Stored data entries:

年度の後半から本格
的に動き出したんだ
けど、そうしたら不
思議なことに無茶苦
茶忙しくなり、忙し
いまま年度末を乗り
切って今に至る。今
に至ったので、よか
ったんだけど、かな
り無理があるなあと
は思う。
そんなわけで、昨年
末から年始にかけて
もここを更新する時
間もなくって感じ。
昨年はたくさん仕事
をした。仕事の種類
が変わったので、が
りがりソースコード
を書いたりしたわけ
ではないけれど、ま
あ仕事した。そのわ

▶ **YOUR TASK**:
Every entry, from top to bottom, should be repeated word for word.

▶ **RESULT BELOW**:
年度の後半から本格
的に動き出したんだ
けど、そうしたら不
思議なことに無茶苦
茶忙しくなり、忙し
いまま年度末を乗り
切って今に至る。今
に至ったので、よか
ったんだけど、かな
り無理があるなあと
は思う。
そんなわけで、昨年
末から年始にかけて
もここを更新する時
間もなくって感じ。
昨年はたくさん仕事
をした。仕事の種類
が変わったので、が
りがりソースコード
を書いたりしたわけ
ではないけれど、ま
あ仕事した。そのわ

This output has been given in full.